Goldstein se dedicó al periodismo cultural y a escribir guiones para el cine, y en 1960 fundó la editorial Novi Liber, que él, consciente de que en su país a una marea de liberalización (1953, 1960) seguía una resaca de intransigencia, gestionó con prudencia política y sentido posibilista. La editorial aún existe. Es un hombre que tanto por escrito como de viva voz expresa sus convicciones desapasionadamente, y pone empeño en comprender los motivos del otro. Superviviente y testigo de tantos horrores, cronista de acontecimientos de una repugnancia incomparable, da una impresión de serenidad y de honestidad sin sentimentalismos, antirromántica.
—Tuve que renunciar a publicar ciertos libros, pero por lo menos mantuve los puestos de trabajo. Para mí esto era lo prioritario.

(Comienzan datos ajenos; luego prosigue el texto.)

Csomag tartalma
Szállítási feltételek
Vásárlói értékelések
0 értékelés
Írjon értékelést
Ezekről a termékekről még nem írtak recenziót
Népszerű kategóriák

En el libro, Goldstein sostiene
que el más trágico error
del régimen de Tito
fue cerrar en falso las heridas
El capítulo 18, ‘Historia de dos pueblos’, es especialmente instructivo. Explica con lujo de detalles la siembra del odio eterno entre dos pueblos vecinos, uno mayoritariamente poblado por croatas y el otro por serbios, que hasta 1941 se habían llevado con el aceptable desdén característico de tantos pueblos contiguos. Una brigada de ustachas llegados desde Zagreb preparó desde Prkos (el pueblo croata) el exterminio de los habitantes (serbios) de Banski Kovacevac, y los vecinos de Prkos no se atrevieron a advertir a los de Kovacevac. Los supervivientes de la matanza y sus descendientes siempre consideraron que los otros fueron cómplices de los verdugos. Cuarenta años más tarde, se presentó la ocasión de tomarse la revancha…
1941 sostiene que el más trágico error del régimen de Tito fue cerrar en falso las heridas de la Segunda Guerra Mundial y no haber aclarado, en exhaustivos debates públicos, quién exactamente hizo o no hizo qué, y por qué lo hizo, durante la guerra. El duelo no tuvo su catarsis, ni los implicados pudieron explicarse. El silencio impuesto bajo la consigna de unidad mantuvo vivos los rencores y el temor al vecino, y tras la muerte del mariscal, cuando el régimen colapsó, el año 1941 se repitió.
—Yo en 1990 estaba convencido de que si se llegaban a producir escaramuzas, después de los primeros cien muertos todos recordarían los horrores de la Segunda Guerra Mundial y enseguida pararían… Siempre he pecado de ingenuo y de optimista.
1941, el año que retorna. Slavko Goldstein. Traducción de Maja Drnda. Cómplices. Barcelona, 2014. 550 páginas. 29,90 euros.